__Tarefa__: Reescreva de forma mais concisa o parágrafo do texto sobre a Uber na América Latina que começa com "Na região, o maior concorrente da Uber", mantendo seus fatos principais.

Na região, o maior concorrente da Uber é o Cabify, serviço focado principalmente em táxis executivos, comparável ao Uber Black, que levantou cerca de US$ 120 milhões da empresa japonesa de e-commerce Rakuten, em abril deste ano. Perto da Uber e dos demais rivais globais da empresa, porém, esse dinheiro é troco. A Uber arrecadou mais de US$ 15 bilhões em dinheiro e ações no mundo; a Didi, US$ 7 bilhões, em junho. “Eu acredito que a diferença entre nós [Cabify] e a Uber é que nós precisamos ganhar dinheiro [a partir do serviço]”, disse Courtney McColgan, a atual diretora de marketing da companhia. À medida que os concorrentes da Uber na América Latina precisam ganhar dinheiro e terreno corrida por corrida, a região fica mais acessível aos olhos da companhia do Vale do Silício que a Índia ou a China.
O perfil do chefe na região
Macdonad, conhecido como apenas “Mac” dentro da empresa, é um ruivo de 1,80 metro e de 32 anos de idade. Nascido e criado em Toronto, seu sotaque canadense ocasionalmente dá o ar da graça, mas seu vocabulário é mais definido pelos jargões do mundo corporativo, aprendido principalmente durante sua passagem pela empresa de consultoria Bain&Co. Após apenas alguns anos de sucesso como consultor, ele chegou a coordenar um site de moda chamado ShopMyClothes antes de entrar para o Uber, em 2012.
Na Cidade do México, os demais gerentes reunidos parecem ter se acalmado com a presença dele. Mesmo que antes da visita em setembro Macdonald passado muito tempo fora do escritório, mais dedicado à China e à transição do acordo com a Didi. O escritório no centro da capital mexicana tem muitas regalias típicas de uma startup de tecnologia: mesas de pingue-pongue, um console do Nintendo 64, uma cozinha com uma geladeira lotada de cerveja, além de biscoitos e outras guloseimas. Aos poucos, o local está ficando cheio. Somente em setembro cerca de duas dúzias de novos empregados foram chamados para o lançamento do UberEats, o serviço de entrega de comida em casa da companhia. A Uber está se preparando para tomar conta de mais um andar do prédio.
Macdonald que a Uber está para dar alguns passos fundamentais na região, em alguns casos em razão de avanços quanto à regulação do serviço, em outros porque a companhia não teve que investir tanto como em outros lugares para formar uma rede de motoristas parceiros e de usuários. Ele adianta que a Uber está redirecionando seu foco para a região. Embora não diga quanto já investiu na América Latina, a Uber tem mais de 150 empregados no escritório da Cidade do México e contratou mais de 350 novos funcionários em toda a região.
Desafios
Segundo Macdonald, o crescimento na região depende da expansão da modalidade de carpooling, para que mais pessoas possam usar o app, e também de alternativas de pagamento como aceitar dinheiro, em razão da falta de bancarização e da informalidade típica dos países da América Latina.
É preciso também enfrentar o desafio da violência. Macdonald conta que a empresa analisou, por exemplo, se carregar dinheiro fazia dos motoristas parceiros alvos em potencial, mas concluiu que não necessariamente. “Se eles estão preocupados deve ser um pouco emocional”. Arevalo, o braço direito de Macdonald, ressaltou na ocasião se os assaltos são resultado da política de pagamento em dinheiro ou do crescimento em si do serviço, fazendo com que se tenha mais motoristas nas ruas e, consequentemente, mais casos.
Há menso de uma semana, ou seja depois dessa declaração de Macdonald ao The Washington Post, um motorista parceiro do app foi baleado em uma assalto em Curitiba, dias após um caso semelhante em São Paulo. Ainda na última segunda-feira (17), houve uma manifestação de outros parceiros pedindo por mais segurança nas ruas da capital paranaense.

__Registros listados__:
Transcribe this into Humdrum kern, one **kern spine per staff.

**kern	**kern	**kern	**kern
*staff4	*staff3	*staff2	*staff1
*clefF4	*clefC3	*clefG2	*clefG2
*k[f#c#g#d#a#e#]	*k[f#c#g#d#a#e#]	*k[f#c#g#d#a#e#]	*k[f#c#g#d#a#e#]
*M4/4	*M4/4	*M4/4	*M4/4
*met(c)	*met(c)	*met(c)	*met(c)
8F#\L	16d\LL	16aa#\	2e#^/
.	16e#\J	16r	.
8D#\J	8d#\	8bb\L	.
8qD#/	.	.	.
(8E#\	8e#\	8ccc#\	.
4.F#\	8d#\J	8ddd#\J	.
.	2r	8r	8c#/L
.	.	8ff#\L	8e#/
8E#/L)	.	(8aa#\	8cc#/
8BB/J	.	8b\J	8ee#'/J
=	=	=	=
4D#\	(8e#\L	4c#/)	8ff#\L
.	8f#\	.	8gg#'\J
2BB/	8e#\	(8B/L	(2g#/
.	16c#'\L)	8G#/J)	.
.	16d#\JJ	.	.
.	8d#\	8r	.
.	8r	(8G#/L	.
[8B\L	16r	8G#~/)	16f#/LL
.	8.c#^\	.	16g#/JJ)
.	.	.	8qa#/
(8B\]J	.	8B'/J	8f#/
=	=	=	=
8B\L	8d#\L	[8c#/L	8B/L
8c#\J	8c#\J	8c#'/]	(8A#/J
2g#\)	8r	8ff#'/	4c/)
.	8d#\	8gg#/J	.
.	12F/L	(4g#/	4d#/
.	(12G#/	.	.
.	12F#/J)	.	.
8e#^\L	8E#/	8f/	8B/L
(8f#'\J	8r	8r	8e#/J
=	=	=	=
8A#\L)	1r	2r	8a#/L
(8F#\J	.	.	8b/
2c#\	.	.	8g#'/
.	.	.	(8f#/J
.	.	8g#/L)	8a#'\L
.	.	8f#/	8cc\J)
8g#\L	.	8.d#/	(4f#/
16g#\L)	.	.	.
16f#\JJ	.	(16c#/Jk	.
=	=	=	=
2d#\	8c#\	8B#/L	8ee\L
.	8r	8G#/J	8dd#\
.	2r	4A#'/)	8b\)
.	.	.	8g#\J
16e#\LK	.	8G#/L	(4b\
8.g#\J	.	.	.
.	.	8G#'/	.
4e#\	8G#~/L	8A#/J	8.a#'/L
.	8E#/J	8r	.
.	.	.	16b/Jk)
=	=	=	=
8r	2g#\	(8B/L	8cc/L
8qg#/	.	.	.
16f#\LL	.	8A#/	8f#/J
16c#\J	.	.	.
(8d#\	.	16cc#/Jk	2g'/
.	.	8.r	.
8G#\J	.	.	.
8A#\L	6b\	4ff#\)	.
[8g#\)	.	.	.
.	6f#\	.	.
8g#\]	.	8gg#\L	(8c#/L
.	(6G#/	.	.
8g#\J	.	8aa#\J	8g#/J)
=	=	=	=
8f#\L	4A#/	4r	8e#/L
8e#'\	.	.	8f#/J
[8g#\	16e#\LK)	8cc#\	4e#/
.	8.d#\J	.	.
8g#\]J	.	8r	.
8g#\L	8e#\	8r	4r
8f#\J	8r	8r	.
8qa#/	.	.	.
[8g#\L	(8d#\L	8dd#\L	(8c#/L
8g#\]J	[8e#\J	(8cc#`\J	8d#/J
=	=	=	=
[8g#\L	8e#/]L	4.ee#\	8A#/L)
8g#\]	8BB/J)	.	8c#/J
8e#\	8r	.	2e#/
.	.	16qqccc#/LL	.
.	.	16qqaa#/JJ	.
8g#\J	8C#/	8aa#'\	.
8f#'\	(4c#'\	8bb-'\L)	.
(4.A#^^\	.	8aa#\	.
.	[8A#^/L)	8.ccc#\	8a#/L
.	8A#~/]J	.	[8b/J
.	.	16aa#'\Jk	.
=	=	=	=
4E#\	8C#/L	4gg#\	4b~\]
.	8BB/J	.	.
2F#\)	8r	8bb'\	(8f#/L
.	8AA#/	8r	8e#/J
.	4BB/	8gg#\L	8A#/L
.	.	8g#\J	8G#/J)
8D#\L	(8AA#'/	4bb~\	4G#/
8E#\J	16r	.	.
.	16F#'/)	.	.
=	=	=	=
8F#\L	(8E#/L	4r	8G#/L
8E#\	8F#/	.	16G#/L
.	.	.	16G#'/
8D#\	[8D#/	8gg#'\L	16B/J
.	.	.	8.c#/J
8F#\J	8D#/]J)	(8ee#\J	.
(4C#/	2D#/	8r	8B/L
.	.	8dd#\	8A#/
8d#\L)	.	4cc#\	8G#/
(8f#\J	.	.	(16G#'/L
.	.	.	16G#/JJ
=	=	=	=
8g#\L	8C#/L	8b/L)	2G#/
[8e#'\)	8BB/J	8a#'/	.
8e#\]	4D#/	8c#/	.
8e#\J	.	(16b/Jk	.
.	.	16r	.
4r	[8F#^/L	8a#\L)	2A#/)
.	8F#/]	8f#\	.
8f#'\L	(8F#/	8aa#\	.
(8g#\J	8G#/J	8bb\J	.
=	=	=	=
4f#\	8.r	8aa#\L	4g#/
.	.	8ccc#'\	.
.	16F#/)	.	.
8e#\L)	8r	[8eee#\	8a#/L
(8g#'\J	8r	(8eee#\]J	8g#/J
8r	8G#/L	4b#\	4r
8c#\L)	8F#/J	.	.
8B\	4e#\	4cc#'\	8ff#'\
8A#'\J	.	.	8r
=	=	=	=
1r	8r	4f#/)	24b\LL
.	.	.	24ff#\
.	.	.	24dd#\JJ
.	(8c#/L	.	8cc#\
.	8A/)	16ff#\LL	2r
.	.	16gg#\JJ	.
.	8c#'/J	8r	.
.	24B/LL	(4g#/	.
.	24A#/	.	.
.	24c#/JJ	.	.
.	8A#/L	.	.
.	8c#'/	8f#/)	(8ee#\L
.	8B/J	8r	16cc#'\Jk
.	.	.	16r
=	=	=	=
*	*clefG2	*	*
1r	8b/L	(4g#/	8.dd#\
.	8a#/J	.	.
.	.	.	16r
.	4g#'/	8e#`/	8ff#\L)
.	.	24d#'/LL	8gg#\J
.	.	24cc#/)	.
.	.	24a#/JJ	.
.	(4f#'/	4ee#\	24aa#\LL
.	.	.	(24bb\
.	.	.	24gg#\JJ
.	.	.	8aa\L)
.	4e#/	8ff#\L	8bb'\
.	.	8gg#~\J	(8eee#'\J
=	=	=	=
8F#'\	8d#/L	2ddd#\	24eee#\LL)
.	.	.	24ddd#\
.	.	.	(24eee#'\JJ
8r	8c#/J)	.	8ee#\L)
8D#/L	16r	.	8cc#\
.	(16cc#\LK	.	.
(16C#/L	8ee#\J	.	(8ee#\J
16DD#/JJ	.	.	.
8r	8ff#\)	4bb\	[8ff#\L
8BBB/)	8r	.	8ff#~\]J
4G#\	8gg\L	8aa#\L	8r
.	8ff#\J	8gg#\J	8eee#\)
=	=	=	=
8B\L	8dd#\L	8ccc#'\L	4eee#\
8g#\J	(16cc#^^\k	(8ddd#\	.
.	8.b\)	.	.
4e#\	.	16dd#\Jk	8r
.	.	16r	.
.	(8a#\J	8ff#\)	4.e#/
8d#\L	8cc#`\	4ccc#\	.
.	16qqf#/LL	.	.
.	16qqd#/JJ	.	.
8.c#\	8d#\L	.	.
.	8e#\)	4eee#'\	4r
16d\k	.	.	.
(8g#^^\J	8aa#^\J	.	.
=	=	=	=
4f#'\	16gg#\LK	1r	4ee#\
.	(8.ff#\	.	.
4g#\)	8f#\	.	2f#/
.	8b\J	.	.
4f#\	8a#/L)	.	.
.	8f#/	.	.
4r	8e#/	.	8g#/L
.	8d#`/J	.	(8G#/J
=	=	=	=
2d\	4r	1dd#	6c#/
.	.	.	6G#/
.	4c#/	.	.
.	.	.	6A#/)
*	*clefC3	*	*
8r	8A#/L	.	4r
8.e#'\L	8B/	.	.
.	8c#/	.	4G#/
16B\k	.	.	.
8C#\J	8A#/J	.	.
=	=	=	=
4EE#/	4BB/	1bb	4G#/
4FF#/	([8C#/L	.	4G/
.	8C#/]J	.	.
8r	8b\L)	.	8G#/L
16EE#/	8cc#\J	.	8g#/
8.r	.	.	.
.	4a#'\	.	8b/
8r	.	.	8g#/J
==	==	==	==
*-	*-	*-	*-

__Solução da tarefa__: Na região, o principal concorrente da Uber é o Cabify. O serviço é voltado sobretudo a táxis executivos, comparável ao Uber Black, e captou cerca de US$ 120 milhões da japonesa Rakuten em abril deste ano. Esse valor é pequeno perto dos mais de US$ 15 bilhões em dinheiro e ações arrecadados pela Uber no mundo e dos US$ 7 bilhões levantados pela Didi em junho. Courtney McColgan, atual diretora de marketing da companhia, afirmou que, ao contrário da Uber, o Cabify precisa ganhar dinheiro com o serviço. Como os concorrentes latino-americanos precisam ganhar dinheiro e terreno corrida por corrida, a região é mais acessível para a Uber do que a Índia ou a China.